You play as one of four races; Human Mercenaries, the Sisters of Sigmar, the Cult of the Possessed, or the Skaven. Each with their own ambitions of gathering as much of the precious crystal, Wyrdstone, as possible and using it for their own purposes.You create a warband made up of several different unit types and venture forth into Mordheim.



There is a single player and a multiplayer mode. In multiplayer, you test your warband against another player’s in a skirmish. In single player, you do the same, except against an AI. In the single player, there are two kinds of missions, regular missions and story missions.

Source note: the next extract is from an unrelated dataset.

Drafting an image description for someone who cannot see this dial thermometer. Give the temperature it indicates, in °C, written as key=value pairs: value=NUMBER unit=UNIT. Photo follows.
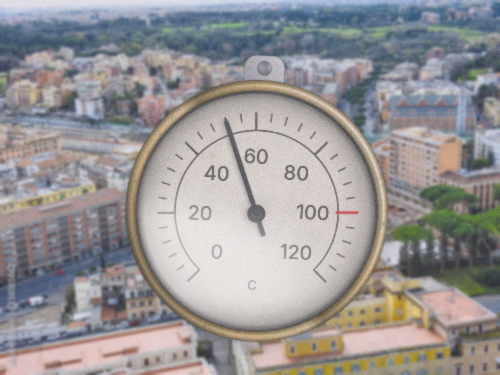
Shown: value=52 unit=°C
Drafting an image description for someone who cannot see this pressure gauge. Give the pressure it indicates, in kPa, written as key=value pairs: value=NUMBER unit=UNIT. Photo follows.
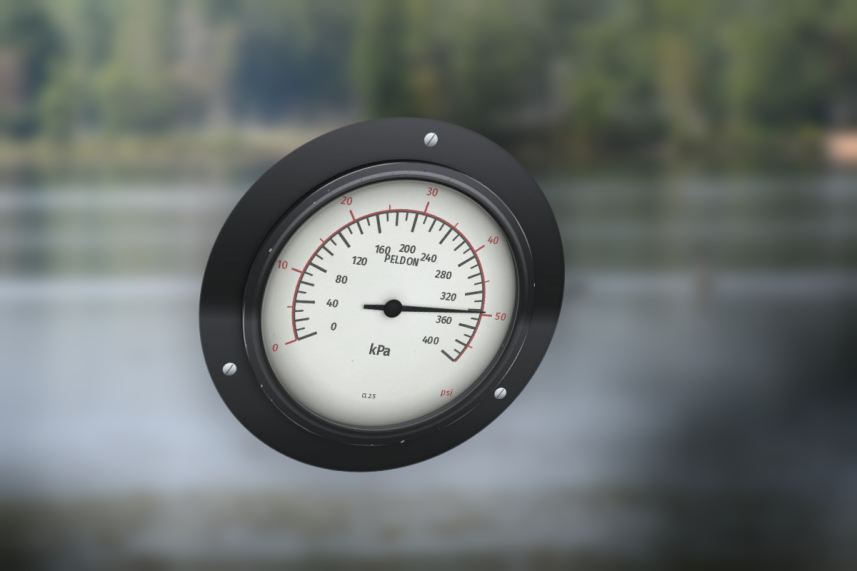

In regular missions, your warband goes up against another controlled by an AI. Around the map there are Wyrdstones to gather and chests to loot, but you can only win by killing a certain amount of enemies and lowering their morale so much that they flee, or just wiping them all out entirely.


In story missions, you are given a set of objectives to accomplish. Once you complete all that you were tasked with doing, you will come away victorious.


When creating a warband, you are given a huge amount of customization options. You can change your warband’s name. Change the name of each of your units. Change the colour of each piece of their armor. There is just so much you can alter to your liking you can spend hours on end tweaking it to you’d like.



The graphics and music aren’t anything to write home about. They’re not bad, but they’re not anything special either. The game is rather dark, which is part of the whole aesthetic of Mordheim, but I did find myself raising the brightness a couple times just to see what was happening.


Warband management can be unintuitive at times. There are many different kinds of attributes that you can put points into that will raise a certain kind of resistance by 0.5%, but that 0.5% may be what saves that unit during the next mission.


Essentially, it boils down to a lot of micromanagement that can get confusing if you don’t go into the game with a somewhat decent understanding of how to best use the system to your advantage.


There is also a large variety of active and passive skills that your units can learn. And if their skills are high enough, they can learn the mastered version of a skill which is usually infinitely better than the original.



Combat is turn based, with each unit having a specific amount of movement points and attack points which they can use during their turn. Some skills will use movement points in conjunction with attack points, so you have to be quite strategic instead of just running in and swinging your sword wildly.


If a unit is defeated in combat, they are removed from the battlefield. At the end of the mission, they have a chance to gain an injury. It may be something like megalomania, which increases the cost of spells and makes them unable to use ranged weapons, or something like a severed arm, so now they can only use one handed weapons.


Like most games made with a Games Workshop license, there’s DLC. There are 2 DLC races; Undead and Witch Hunter. There is also four DLC unit classes; the Poison Wind Globadier, the Smuggler, the Wolf-Priest of Ulric, and the Doomweaver.


The thing is with the DLC unit classes, they can only be used with specific races. That means that before you go and buy them, you may want to go and figure out which race is your favourite to play. This way you avoid buying a class you’ll never get to use.


In short, I enjoyed Mordheim: City of the Damned, but wouldn’t recommend it if you don’t have to patience to micro-manage every aspect of your warband.